Reproduce the text lines of every record below exactly, character for character, and leave the pictures out of your answer.

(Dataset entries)
========
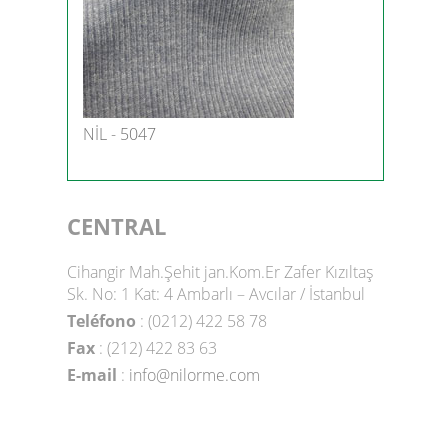
NİL - 5047
CENTRAL
Cihangir Mah.Şehit jan.Kom.Er Zafer Kızıltaş
Sk. No: 1 Kat: 4 Ambarlı – Avcılar / İstanbul
Teléfono
: (0212) 422 58 78
Fax
: (212) 422 83 63
E-mail
:
info@nilorme.com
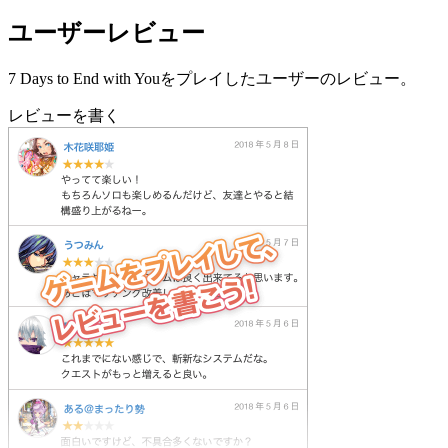
ユーザーレビュー
7 Days to End with Youをプレイしたユーザーのレビュー。
レビューを書く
========
> [Answer to this task]:
NİL - 5047
CENTRAL
Cihangir Mah.Şehit jan.Kom.Er Zafer Kızıltaş
Sk. No: 1 Kat: 4 Ambarlı – Avcılar / İstanbul
Teléfono
: (0212) 422 58 78
Fax
: (212) 422 83 63
E-mail
:
info@nilorme.com
ユーザーレビュー
7 Days to End with Youをプレイしたユーザーのレビュー。
レビューを書く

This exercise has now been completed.